New Hampshire isn't the only state where political consultants could face hefty fines for making election-related calls.
Maryland Attorney General Douglas Gansler (D) won a civil judgment Tuesday that he said, "will make political consultants think twice" before violating the state's election laws.
A federal judge hit political consultant Julius Henson with a $1 million fine for 112,000 robocalls his firm made that discouraged black voters from going to the polls on Election Day 2010. A staffer for Henson, Rhonda Russell, was also fined $10,000.
Maryland law allows for a $1,500 fine for each call that violates its Telephone Consumer Protection Act. Gansler had sought a $10 million judgment against Henson based on the 69,500 calls his firm successfully connected.

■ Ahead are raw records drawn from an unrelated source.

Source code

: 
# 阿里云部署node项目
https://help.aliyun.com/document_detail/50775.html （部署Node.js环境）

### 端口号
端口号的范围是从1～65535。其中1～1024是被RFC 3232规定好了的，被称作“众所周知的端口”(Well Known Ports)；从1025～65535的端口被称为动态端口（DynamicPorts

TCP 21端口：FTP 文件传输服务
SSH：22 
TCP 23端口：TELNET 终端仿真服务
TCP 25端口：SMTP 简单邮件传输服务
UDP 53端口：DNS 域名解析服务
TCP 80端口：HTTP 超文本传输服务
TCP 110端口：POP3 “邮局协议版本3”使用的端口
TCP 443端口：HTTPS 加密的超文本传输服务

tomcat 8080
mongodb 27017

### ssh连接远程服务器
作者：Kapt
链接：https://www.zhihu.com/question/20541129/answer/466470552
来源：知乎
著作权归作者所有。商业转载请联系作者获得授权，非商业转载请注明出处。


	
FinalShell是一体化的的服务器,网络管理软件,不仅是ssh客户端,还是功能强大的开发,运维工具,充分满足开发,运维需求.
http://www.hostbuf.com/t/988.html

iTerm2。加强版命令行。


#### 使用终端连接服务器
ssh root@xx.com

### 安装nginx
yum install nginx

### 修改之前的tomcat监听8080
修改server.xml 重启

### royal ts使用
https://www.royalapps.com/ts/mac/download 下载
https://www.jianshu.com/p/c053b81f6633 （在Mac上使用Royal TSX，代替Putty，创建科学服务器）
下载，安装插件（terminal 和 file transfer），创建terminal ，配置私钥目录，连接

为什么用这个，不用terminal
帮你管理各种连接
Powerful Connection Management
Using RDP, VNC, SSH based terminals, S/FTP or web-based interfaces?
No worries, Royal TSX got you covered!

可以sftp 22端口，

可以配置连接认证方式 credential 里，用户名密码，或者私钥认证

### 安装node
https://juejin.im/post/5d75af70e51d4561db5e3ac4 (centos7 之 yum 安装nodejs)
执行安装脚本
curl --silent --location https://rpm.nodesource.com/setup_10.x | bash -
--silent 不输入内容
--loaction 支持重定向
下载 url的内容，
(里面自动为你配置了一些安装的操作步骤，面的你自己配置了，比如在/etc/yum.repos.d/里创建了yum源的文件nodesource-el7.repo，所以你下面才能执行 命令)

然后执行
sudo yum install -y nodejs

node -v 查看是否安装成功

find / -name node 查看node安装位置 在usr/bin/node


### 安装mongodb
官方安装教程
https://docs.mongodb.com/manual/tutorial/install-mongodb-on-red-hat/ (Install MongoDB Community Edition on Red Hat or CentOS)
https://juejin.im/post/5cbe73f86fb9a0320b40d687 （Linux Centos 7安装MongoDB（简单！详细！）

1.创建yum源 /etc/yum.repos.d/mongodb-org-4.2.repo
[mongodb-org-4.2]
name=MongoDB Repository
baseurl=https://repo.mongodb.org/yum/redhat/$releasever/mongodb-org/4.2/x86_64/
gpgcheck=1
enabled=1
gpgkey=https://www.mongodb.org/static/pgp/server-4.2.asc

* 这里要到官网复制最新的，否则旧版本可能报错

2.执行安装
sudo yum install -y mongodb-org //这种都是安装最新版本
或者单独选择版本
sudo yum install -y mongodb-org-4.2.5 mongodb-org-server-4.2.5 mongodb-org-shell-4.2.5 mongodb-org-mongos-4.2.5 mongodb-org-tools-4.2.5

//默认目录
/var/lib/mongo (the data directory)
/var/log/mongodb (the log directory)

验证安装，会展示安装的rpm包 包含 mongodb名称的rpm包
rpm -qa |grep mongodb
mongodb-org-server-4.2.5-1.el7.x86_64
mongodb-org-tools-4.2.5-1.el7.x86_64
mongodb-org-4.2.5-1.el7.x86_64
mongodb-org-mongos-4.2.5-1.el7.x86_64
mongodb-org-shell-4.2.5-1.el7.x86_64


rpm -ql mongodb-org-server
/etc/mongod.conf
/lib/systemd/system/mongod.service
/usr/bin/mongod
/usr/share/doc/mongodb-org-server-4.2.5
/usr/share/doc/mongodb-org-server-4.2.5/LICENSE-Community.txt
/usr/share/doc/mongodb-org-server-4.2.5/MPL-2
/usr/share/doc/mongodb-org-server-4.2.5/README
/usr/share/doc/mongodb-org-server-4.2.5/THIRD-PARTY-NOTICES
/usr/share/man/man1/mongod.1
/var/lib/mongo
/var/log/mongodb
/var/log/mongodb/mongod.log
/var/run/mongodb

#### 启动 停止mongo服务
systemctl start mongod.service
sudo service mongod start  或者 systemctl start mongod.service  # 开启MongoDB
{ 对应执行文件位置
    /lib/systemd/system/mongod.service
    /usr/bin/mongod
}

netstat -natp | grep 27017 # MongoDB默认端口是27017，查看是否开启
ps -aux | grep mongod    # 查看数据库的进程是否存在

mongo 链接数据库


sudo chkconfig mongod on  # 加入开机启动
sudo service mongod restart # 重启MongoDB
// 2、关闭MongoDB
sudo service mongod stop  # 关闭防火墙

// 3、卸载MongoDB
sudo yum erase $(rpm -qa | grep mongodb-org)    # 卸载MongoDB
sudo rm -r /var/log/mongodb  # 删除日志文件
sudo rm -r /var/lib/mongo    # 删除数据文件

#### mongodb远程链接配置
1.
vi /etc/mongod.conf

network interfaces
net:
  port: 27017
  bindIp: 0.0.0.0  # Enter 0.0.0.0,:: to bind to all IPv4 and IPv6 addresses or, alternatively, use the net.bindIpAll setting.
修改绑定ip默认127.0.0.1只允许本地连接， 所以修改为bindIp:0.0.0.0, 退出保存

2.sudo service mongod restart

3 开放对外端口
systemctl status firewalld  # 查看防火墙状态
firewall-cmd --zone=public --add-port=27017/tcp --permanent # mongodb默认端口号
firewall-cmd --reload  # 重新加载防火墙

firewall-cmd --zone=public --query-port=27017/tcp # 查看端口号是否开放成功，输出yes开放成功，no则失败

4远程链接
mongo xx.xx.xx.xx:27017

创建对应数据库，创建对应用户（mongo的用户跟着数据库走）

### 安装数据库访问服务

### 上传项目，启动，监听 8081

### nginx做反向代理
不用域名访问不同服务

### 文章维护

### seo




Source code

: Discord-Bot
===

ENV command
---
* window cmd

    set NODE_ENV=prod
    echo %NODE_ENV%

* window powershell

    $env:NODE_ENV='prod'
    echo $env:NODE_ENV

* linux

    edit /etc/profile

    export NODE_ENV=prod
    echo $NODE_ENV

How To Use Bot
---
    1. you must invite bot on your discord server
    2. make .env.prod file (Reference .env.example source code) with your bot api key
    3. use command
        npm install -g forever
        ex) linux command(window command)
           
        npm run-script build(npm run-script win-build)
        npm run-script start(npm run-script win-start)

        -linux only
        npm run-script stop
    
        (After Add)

Henson had been working for Republican Robert Ehrlich, who was seeking a return to the governor's office that year. In a separate criminal case related to the calls, Henson was found guilty of conspiracy. Ehrlich's campaign manager, Paul Schurick, was convicted of charges relatd to election fraud stemming from that campaign.
The Maryland ruling comes as members of the polling industry are pushing New Hampshire to clarify a push-polling law. The statute allows for a fine of $1,000 per call to be levied against pollsters who violate it. In the past year, four cases have been brought against polling firms and candidates, which have resulted in some being slapped with hefty fines. While none of the New Hampshire fines match the one handed down in Maryland this week, industry groups including the American Association of Political Consultants are still warning their members about working in the Granite State.